Thursday, December 31, 2009

Adventures in Physical Therapy

I had a physical therapy appointment this morning. I've been seeing PTA (that would be my physical therapist, whose name starts with an "A") about once a week for the last sixty days. I know it's been that long not because I've been counting (I'd prefer not to keep a minute-to-minute tally of the time I haven't been having sex with my husband, thanks), but because today PTA told me that my gynecologist will have to sign off on my treatment if we're going to continue. Apparently, Oregon law states that after sixty days of treatment for any kind of ailment all physical therapists must get an MD's signature to continue. I think this is hilarious, because it basically assumes that if you, the patient, have a problem requiring physical therapy which hasn't been solved within sixty days, there must be something really wrong with you.

Awesome.

I know, Of course, that most MDs approve further treatment immediately, and the law was mostly implemented to insure that lower back pain is evaluated as a possible radiant symptom of some kind of organ failure, and that it takes about six months for most vaginismus sufferers to achieve pain-free intercourse. But still. I can't help but feel like this particular law is yet another "screw you" (pun most ironically intended) to the chronically unsexed. Yet another example of the "it's all in your head" mentality that I have come across almost everywhere in my study of this ailment.

But maybe that's just me.

My appointment went pretty well, all things considered. Tonight is New Year's Eve, and Mr. R and I have tickets to our favorite band's annual New Year's Eve concert. I want to look fabulous, of course, which presented me with an interesting dilemma: I have the kind of hair that looks best within about four hours of showering, I reasoned to myself this morning.
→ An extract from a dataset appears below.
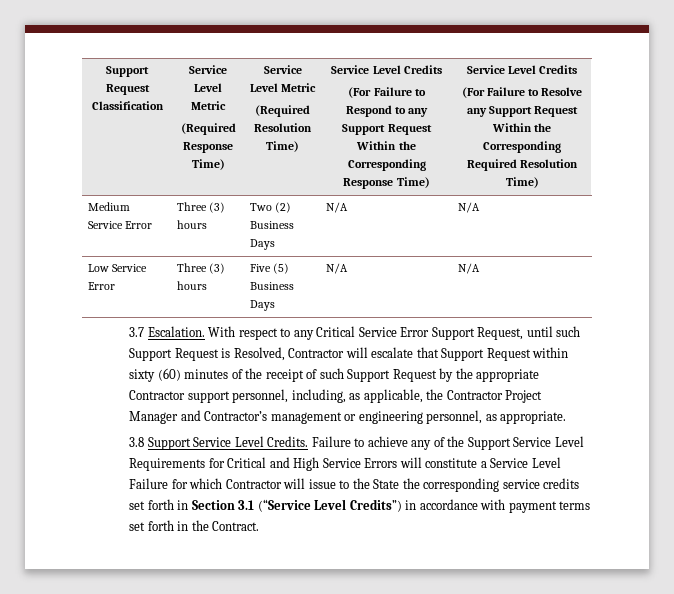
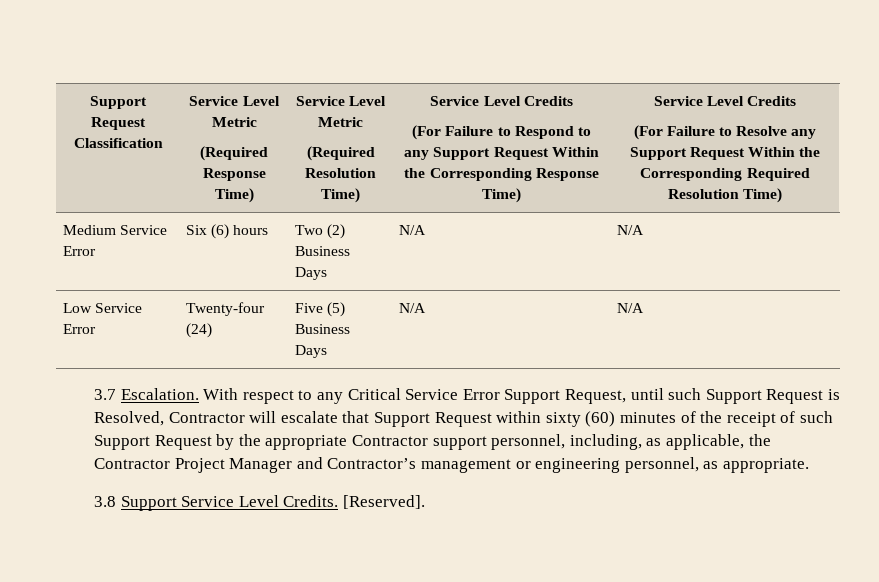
[176,202,225,213] Three (3) -> [186,224,230,239] Six (6)
[176,263,225,274] [176,281,207,290] Three (3) hours -> [186,302,266,316] [186,323,213,338] Twenty-four (24)
[311,436,584,450] [129,457,561,471] [129,478,580,492] [129,499,591,513] [129,520,260,531] Failure to achieve any of the Support Service Level Requirements for Critical and High Service Errors will constitute a Service Level Failure for which Contractor will issue to the State the corresponding service credits set forth in Section 3.1 (“Service Level Credits”) in accordance with payment terms set forth in the Contract. -> [343,495,426,509] [Reserved].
Ideally, I'd stay in all my grungy glory for most of the day and shower just before Mr. R gets home. But then I would be unshowered for my appointment with PTA. Those of you who also have weekly dates with a PT understand my dilemma. Sure, I want to look fabulous for my husband, with whom I hope to get frisky sometime this evening (it is New Year's Eve, after all). But that is an uncertain intimacy, whereas the chances of intimacy during my "date" with PTA are all too certain.

Ultimately, I decided to forego showering until later this evening, and I was consequently humiliated during my half-hour appointment. The tragicomic thing about this is that I probably have no reason to be so embarrassed. First of all, I showered yesterday morning, and I seriously doubt the likelihood of any particular grossness developing in a scant twenty-four hours. I also understand that PTA is a licensed physical therapist and as such she is surely professional enough that she doesn't have any particular opinion about my vagina, beyond whether or not it's cooperating (which it's not). And yet something deep within me truly desires to look and feel good when I have my appointments. Because I don't care how clinical and professional my physical therapist is, when you get right down to it physical therapy for vaginismus is a totally intimate thing. So I dutifully go off to my appointment every week, scrubbed and shaved like a tramp on a blind date.